= Mushin Olosha =

Community in Lagos State, Nigeria

Mushin Olosha is a community within the Mushin Local Government Area of Lagos State, Nigeria. It is recognized for its vibrant markets, cultural heritage, and active economic life. The area is a hub of commercial activities and has a rich cultural tapestry, reflecting the diverse population that resides there.

== History ==
Mushin Olosha has a historical significance that mirrors the broader history of Lagos State. Over the years, it has developed while maintaining its cultural importance among the Yoruba people and other ethnic groups. The community's evolution is indicative of the dynamic changes that have characterized Lagos State, especially post-independence.

== Economy ==
The economy of Mushin Olosha is predominantly driven by commerce. The community boasts several vibrant markets. Ojuwoye Market is prominent for its wide range of affordable goods. Other significant markets include Daleko Market, known for foodstuff, and Ladipo Market, which is famous for automotive spare parts. Additionally, Mushin Olosha is home to various privately and publicly owned institutions, including hotels and banks, contributing to its economic vibrancy.

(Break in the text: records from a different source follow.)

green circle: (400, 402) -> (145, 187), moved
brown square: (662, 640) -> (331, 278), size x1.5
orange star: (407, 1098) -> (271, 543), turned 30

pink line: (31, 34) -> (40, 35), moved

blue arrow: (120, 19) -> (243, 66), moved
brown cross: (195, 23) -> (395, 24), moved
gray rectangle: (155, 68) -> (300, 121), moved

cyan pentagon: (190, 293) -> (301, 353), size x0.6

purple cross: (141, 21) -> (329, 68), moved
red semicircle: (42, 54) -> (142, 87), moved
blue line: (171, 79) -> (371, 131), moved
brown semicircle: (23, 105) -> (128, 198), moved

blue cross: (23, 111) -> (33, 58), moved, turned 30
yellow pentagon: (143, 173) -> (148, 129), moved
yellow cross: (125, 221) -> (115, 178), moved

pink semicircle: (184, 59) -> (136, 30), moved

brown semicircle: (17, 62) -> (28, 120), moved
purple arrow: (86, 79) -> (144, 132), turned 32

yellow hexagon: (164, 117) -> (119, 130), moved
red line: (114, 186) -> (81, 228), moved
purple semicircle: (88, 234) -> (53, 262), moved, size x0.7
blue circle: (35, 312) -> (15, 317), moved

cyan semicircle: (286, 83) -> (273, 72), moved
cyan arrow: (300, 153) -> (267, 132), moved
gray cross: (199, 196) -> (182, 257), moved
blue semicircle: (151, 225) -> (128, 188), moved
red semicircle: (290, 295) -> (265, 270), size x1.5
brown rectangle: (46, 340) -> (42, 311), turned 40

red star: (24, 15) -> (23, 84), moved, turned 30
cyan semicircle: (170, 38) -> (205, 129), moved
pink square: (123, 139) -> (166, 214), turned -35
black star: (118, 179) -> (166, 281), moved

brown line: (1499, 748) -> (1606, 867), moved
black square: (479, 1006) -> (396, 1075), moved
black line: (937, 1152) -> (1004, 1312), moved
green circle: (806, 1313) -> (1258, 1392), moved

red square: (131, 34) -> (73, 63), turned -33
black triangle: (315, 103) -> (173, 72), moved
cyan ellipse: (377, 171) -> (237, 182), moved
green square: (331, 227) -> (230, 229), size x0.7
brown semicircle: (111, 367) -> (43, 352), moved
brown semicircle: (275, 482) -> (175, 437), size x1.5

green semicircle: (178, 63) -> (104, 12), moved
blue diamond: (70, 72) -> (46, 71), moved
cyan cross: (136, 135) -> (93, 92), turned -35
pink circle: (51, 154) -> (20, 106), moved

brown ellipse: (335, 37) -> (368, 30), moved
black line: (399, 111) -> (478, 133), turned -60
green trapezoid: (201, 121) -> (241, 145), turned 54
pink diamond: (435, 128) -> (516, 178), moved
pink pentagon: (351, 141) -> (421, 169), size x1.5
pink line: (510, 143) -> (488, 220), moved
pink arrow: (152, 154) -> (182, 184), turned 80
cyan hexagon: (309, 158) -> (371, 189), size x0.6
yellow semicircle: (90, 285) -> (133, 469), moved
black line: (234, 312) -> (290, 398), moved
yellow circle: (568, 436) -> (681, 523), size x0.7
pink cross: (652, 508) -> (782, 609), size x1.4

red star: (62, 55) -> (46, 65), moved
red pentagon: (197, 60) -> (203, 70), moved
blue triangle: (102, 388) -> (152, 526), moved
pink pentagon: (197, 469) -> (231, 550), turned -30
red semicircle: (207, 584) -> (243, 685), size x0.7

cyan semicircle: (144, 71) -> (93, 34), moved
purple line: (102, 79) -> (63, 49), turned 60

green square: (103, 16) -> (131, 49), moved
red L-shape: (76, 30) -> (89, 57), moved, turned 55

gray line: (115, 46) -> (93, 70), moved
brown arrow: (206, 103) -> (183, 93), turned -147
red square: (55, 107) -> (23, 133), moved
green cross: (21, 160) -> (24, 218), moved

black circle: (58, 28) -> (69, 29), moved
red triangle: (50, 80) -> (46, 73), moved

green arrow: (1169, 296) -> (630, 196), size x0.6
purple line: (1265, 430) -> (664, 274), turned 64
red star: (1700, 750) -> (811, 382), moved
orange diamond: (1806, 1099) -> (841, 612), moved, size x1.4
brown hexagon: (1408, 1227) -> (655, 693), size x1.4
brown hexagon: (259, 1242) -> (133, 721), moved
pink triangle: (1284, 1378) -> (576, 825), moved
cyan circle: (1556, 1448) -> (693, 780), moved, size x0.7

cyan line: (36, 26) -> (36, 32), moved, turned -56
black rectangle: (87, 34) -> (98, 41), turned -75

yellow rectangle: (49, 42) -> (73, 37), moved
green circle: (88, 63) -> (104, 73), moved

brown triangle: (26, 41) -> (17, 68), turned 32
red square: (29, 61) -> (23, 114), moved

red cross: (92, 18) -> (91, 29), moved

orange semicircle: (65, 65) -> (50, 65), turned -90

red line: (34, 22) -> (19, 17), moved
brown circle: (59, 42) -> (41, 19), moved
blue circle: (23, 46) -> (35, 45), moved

== Education and facilities ==
Mushin Olosha features numerous educational institutions ranging from primary schools to secondary schools, providing quality education and contributing to the area's intellectual development.

== Cultural and social life ==
Mushin Olosha is culturally rich, with a mix of various ethnic groups such as the Yoruba, Igbo, and Hausa. This diversity is evident in the cultural events and festivals celebrated in the area, contributing to its rich cultural heritage.

The social life in Mushin Olosha is marked by various cultural activities and a bustling nightlife. Residents and visitors can enjoy several entertainment options, including galleries, restaurants, bars, and nightclubs. The Ovuomaroro Gallery, owned by renowned Nigerian artist Professor Bruce Onobrakpeya, is a prominent cultural spot in the area.

== Notable landmarks ==
Mushin Olosha features several landmarks that highlight its cultural and historical significance:

- Mushin Olosha Central Mosque: A key place of worship and community gathering.
- Olosha Market Square: The central point for commercial activities and social interactions.